The best thing she could do was buy an oven thermometer, test the oven, and adjust accordingly. So that's what she did. In her case, the oven's temperature was WAY off—by as much as three hundred degrees. She couldn’t simply adjust it. She needed a whole new unit (the building's maintenance director took care of it for her in a day).

Now, I know what you're thinking: what does this little story have to do with mentoring? Well, picture all the mentoring relationships you've ever been in or that are taking place in your organization. Just like the oven in a new apartment, the calibration for each mentoring relationship is going to be different. This means mentors, mentorees, and mentoring program managers (MPMs) often need to make adjustments, even as the relationships are happening.

This is normal. In fact, you should expect to make adjustments.

So what if you're "feeling the heat," so to speak, and you know something is off in your mentoring relationship, but you're not sure how to adjust or recalibrate? Here are three things to keep in mind.

1. Change-up your meeting location. Mentors and mentorees often meet up at work (e.g. in a conference room or the cafeteria). Here's the thing, though. Sometimes we all need a change of scenery. Just as you might adjust the setting on an oven that runs a little too hot, you should adjust the physical setting for your mentoring relationship, especially if the current setting leads to heated discussions (or cold, lackluster ones).

Maybe for your next session, go to a local park with a bagged lunch or a cup of coffee. Or go out for fro-yo or ice cream. If you've been meeting in person, try a session via Skype and see if that does something to shake-up the conversation. On the flipside, if you've been meeting virtually, plan a face-to-face meeting ASAP.

There's no rule saying you have to meet at work or that you even have to meet during work hours. If coffee and bagels at 10am on Saturday works for both people, well…what's wrong with that?

2. Accept that not every mentoring session is going to be life transforming. You know what? Sometimes mentoring is a drag. There, I said it.

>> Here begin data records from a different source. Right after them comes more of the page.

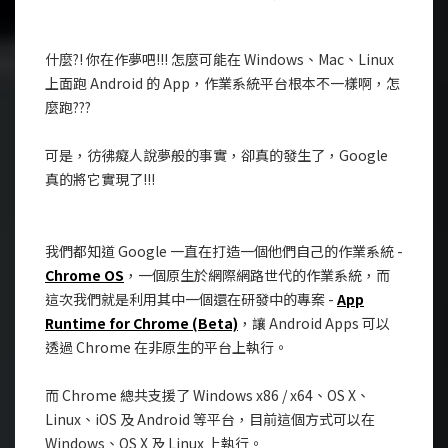
什麼?! 你在作夢吧!!! 怎麼可能在 Windows、Mac、Linux
上面跑 Android 的 App，作業系統平台根本不一樣啊，怎
麼跑???
可是，彷彿癡人說夢般的事實，卻真的發生了，Google
真的將它實現了!!!
我們都知道 Google 一直在打造一個他們自己的作業系統 -
Chrome OS
，一個原生於網際網路世代的作業系統，而
這次我們就是利用其中一個還在研發中的專案 -
App
Runtime for Chrome (Beta)
，讓 Android Apps 可以
透過 Chrome 在非原生的平台上執行。
而 Chrome 總共支援了 Windows x86 / x64、OS X、
Linux、iOS 及 Android 等平台，目前這個方式可以在
Windows、OS X 及 Linux 上執行。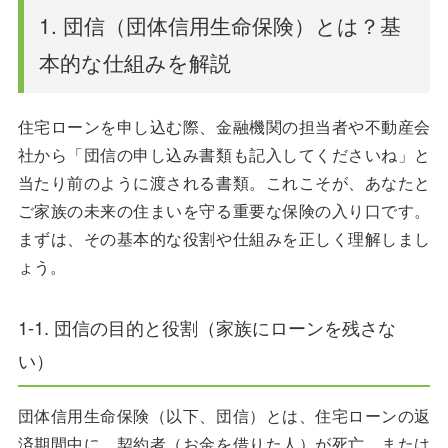
する
1. 団信（団体信用生命保険）とは？基
本的な仕組みを解説
5-3. 配偶者を主債務者にする、またはペアローン
を組む
住宅ローンを申し込む際、金融機関の担当者や不動産会
社から「団信の申し込み書類も記入してくださいね」と
当たり前のように渡される書類。これこそが、あなたと
6. まとめ：団信は家族を守る最強の盾。物件選びと
ご家族の未来の住まいを守る重要な保険の入り口です。
同じくらい大切に
まずは、その基本的な役割や仕組みを正しく理解しまし
ょう。
1-1. 団信の目的と役割（家族にローンを残さな
い）
団体信用生命保険（以下、団信）とは、住宅ローンの返
済期間中に、契約者（お金を借りた人）が死亡、または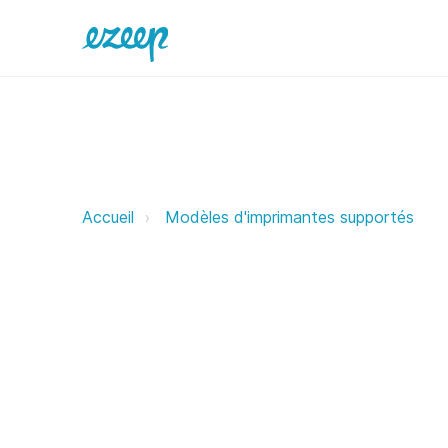
Altec ezeep Support Support
Accueil
Modèles d'imprimantes supportés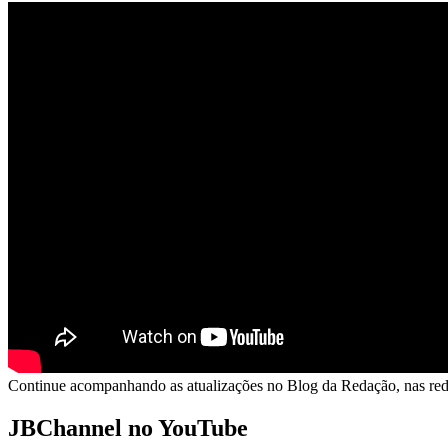
Continue acompanhando as atualizações no Blog da Redação, nas rede
JBChannel no YouTube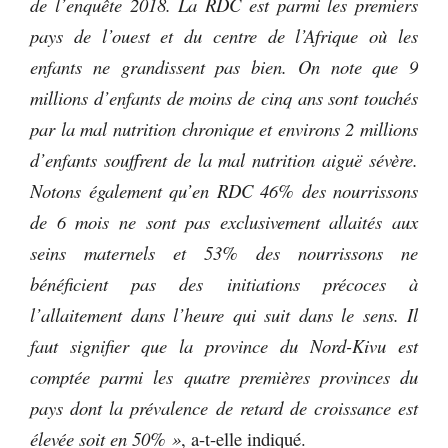
de l’enquête 2018. La RDC est parmi les premiers
pays de l’ouest et du centre de l’Afrique où les
enfants ne grandissent pas bien. On note que 9
millions d’enfants de moins de cinq ans sont touchés
par la mal nutrition chronique et environs 2 millions
d’enfants souffrent de la mal nutrition aiguë sévère.
Notons également qu’en RDC 46% des nourrissons
de 6 mois ne sont pas exclusivement allaités aux
seins maternels et 53% des nourrissons ne
bénéficient pas des initiations précoces à
l’allaitement dans l’heure qui suit dans le sens. Il
faut signifier que la province du Nord-Kivu est
comptée parmi les quatre premières provinces du
pays dont la prévalence de retard de croissance est
élevée soit en 50% »
, a-t-elle indiqué.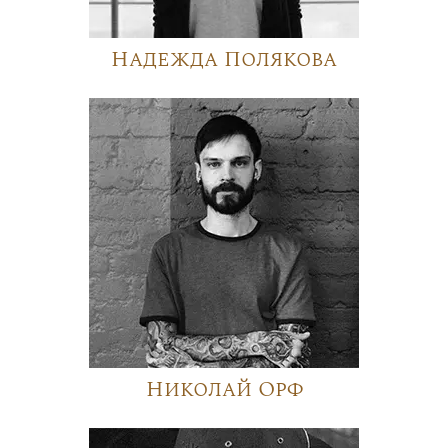
Надежда Полякова
Николай Орф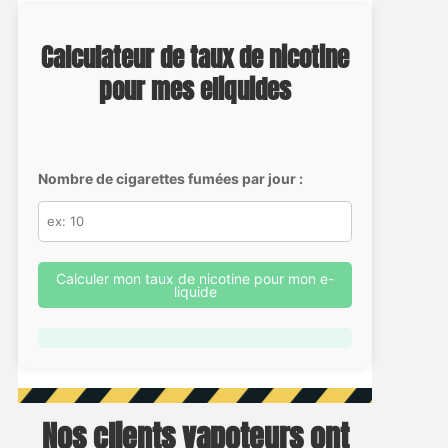
Calculateur de taux de nicotine
pour mes eliquides
Nombre de cigarettes fumées par jour :
Calculer mon taux de nicotine pour mon e-
liquide
Nos clients vapoteurs ont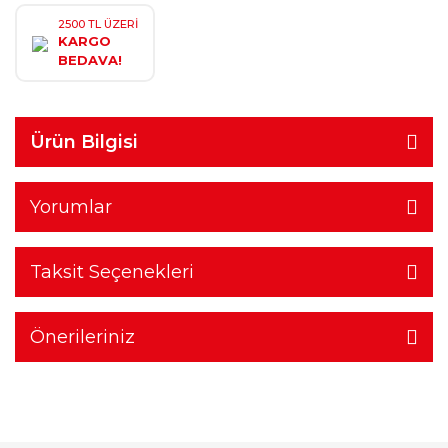
2500 TL ÜZERİ
KARGO
BEDAVA!
Ürün Bilgisi
Yorumlar
Taksit Seçenekleri
Önerileriniz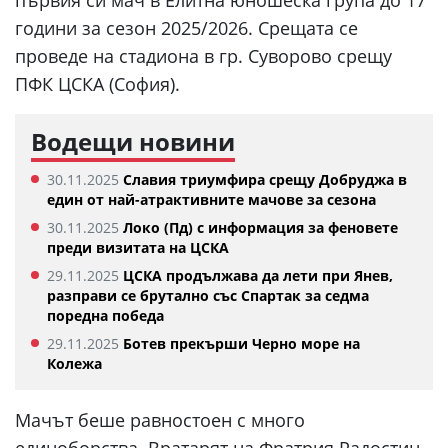
първия си мач в Елитна юношеска група до 17
години за сезон 2025/2026. Срещата се
проведе на стадиона в гр. Суворово срещу
ПФК ЦСКА (София).
Водещи новини
30.11.2025
Славия триумфира срещу Добруджа в
един от най-атрактивните мачове за сезона
30.11.2025
Локо (Пд) с информация за феновете
преди визитата на ЦСКА
29.11.2025
ЦСКА продължава да лети при Янев,
разправи се брутално със Спартак за седма
поредна победа
29.11.2025
Ботев прекърши Черно море на
Колежа
Мачът беше равностоен с много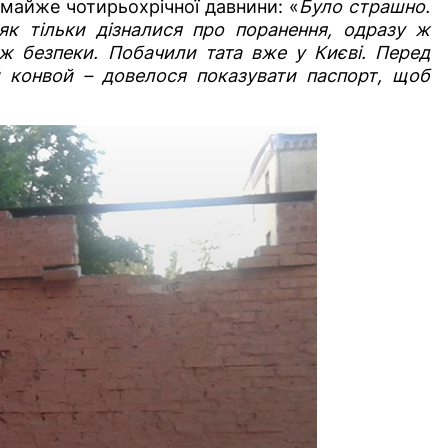
 майже чотирьохрічної давнини: «
Було страшно.
як тільки дізналися про поранення, одразу ж
 ж безпеки. Побачили тата вже у Києві. Перед
й конвой – довелося показувати паспорт, щоб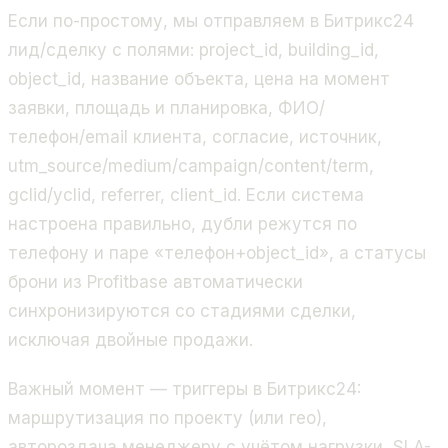
Если по-простому, мы отправляем в Битрикс24
лид/сделку с полями: project_id, building_id,
object_id, название объекта, цена на момент
заявки, площадь и планировка, ФИО/
телефон/email клиента, согласие, источник,
utm_source/medium/campaign/content/term,
gclid/yclid, referrer, client_id. Если система
настроена правильно, дубли режутся по
телефону и паре «телефон+object_id», а статусы
брони из Profitbase автоматически
синхронизируются со стадиями сделки,
исключая двойные продажи.
Важный момент — триггеры в Битрикс24:
маршрутизация по проекту (или гео),
автороздача менеджеру с учётом нагрузки, SLA-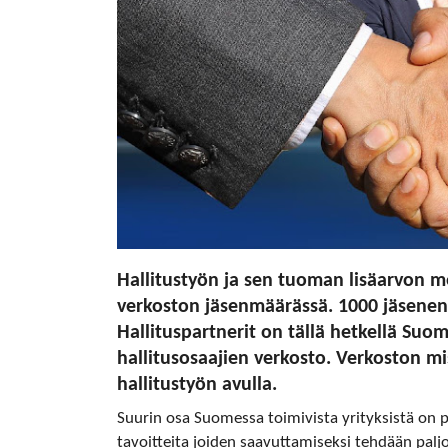
Hallitustyön ja sen tuoman lisäarvon me
verkoston jäsenmäärässä. 1000 jäsenen
Hallituspartnerit on tällä hetkellä Suom
hallitusosaajien verkosto. Verkoston mi
hallitustyön avulla.
Suurin osa Suomessa toimivista yrityksistä on p
tavoitteita joiden saavuttamiseksi tehdään paljo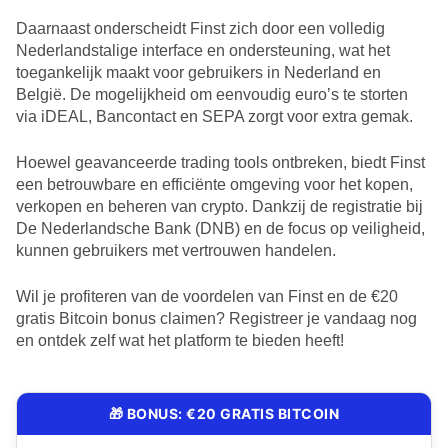
Daarnaast onderscheidt Finst zich door een volledig
Nederlandstalige interface en ondersteuning, wat het
toegankelijk maakt voor gebruikers in Nederland en
België. De mogelijkheid om eenvoudig euro’s te storten
via iDEAL, Bancontact en SEPA zorgt voor extra gemak.
Hoewel geavanceerde trading tools ontbreken, biedt Finst
een betrouwbare en efficiënte omgeving voor het kopen,
verkopen en beheren van crypto. Dankzij de registratie bij
De Nederlandsche Bank (DNB) en de focus op veiligheid,
kunnen gebruikers met vertrouwen handelen.
Wil je profiteren van de voordelen van Finst en de €20
gratis Bitcoin bonus claimen? Registreer je vandaag nog
en ontdek zelf wat het platform te bieden heeft!
🎁 BONUS: €20 GRATIS BITCOIN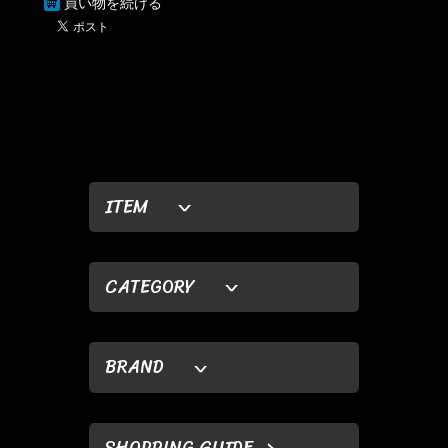
買い物を続ける
ITEM
CATEGORY
BRAND
SHOPPING GUIDE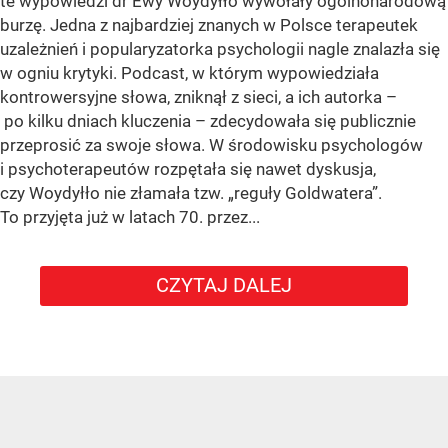
te wypowiedzi dr Ewy Woydyłło wywołały ogólnonarodową
burzę. Jedna z najbardziej znanych w Polsce terapeutek
uzależnień i popularyzatorka psychologii nagle znalazła się
w ogniu krytyki. Podcast, w którym wypowiedziała
kontrowersyjne słowa, zniknął z sieci, a ich autorka –
po kilku dniach kluczenia – zdecydowała się publicznie
przeprosić za swoje słowa. W środowisku psychologów
i psychoterapeutów rozpętała się nawet dyskusja,
czy Woydyłło nie złamała tzw. „reguły Goldwatera”.
To przyjęta już w latach 70. przez...
CZYTAJ DALEJ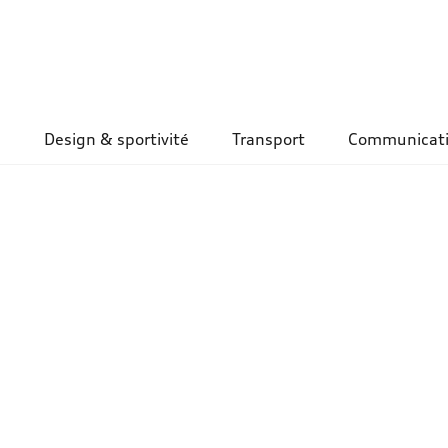
Design & sportivité
Transport
Communicat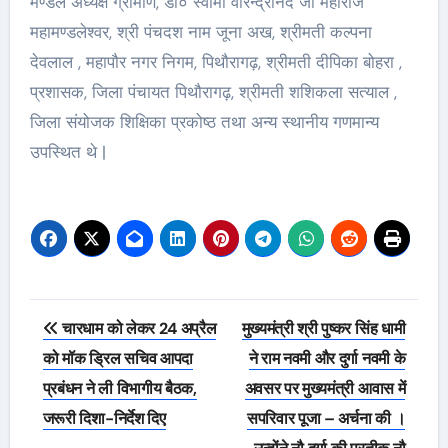
मण्डल अध्यक्ष ग्रामीण, डॉ० स्वामी वीरेन्द्रानंद जी महाराज
महामण्डलेश्वर, श्री पंचदश नाम जूना अख, श्रीमती कल्पना
देवलाल , महापौर नगर निगम, पिथौरागढ़, श्रीमती दीपिका बोहरा ,
प्रशासक, जिला पंचायत पिथौरागढ़, श्रीमती शशिकला सत्याल ,
जिला संयोजक शिक्षिका प्रकोष्ठ तथा अन्य स्थानीय गणमान्य
उपस्थित थे |
Post
चारधाम को लेकर 24 अप्रैल
मुख्यमंत्री श्री पुष्कर सिंह धामी
navigation
को मॉक ड्रिल सचिव आपदा
ने राम नवमी और दुर्गा नवमी के
प्रबंधन ने ली विभागीय बैठक,
अवसर पर मुख्यमंत्री आवास में
जरूरी दिशा-निर्देश दिए
सपरिवार पूजा – अर्चना की ।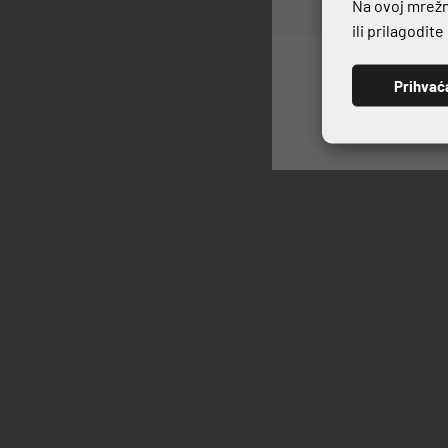
Na ovoj mrežno
ili prilagodit
TERMO BOX
Prihvać
54,88 €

See, when you're committed to meeting with someone every week or every other week for 9-12 months (the typical length of a formal mentoring relationship), you need to accept the fact that, at some point, you're not going to be in the mood to meet or that you're just not "feeling" it when you do. Or maybe you're in a bad mood or you say the wrong thing or your mind is distracted by work, life, or last week's episode of Game of Thrones. We're all human. It happens.

But here's the thing: Don't chalk up one "burnt meal" as a reason to completely overhaul the kitchen and buy a new oven (I'm going to keep using this analogy until it dies, folks).

3. Don't be afraid to ask for help from maintenance. If you discover, however, that you're being served up "burnt meals" (told you I'd kill it) at two or more sessions in a row, then, just like my friend's oven, the problem might be bigger than a simple recalibration. Your mentoring program manager (much like an apartment complex's maintenance director) is here for precisely this reason.

Reach out to him or her and explain the issues. Why? Because your MPM is trained to resolve them. And yes, on rare occasions, "resolving" might mean creating a whole new relationship for the mentor and mentoree (emphasis on the word "rare," just like it's probably rare that ovens need to be completely replaced every time one produces wonky temperature readings).

Remember this: Occasionally recalibrating a mentoring relationship is perfectly normal. Know how to do it and when to ask for outside help, and you'll be just fine.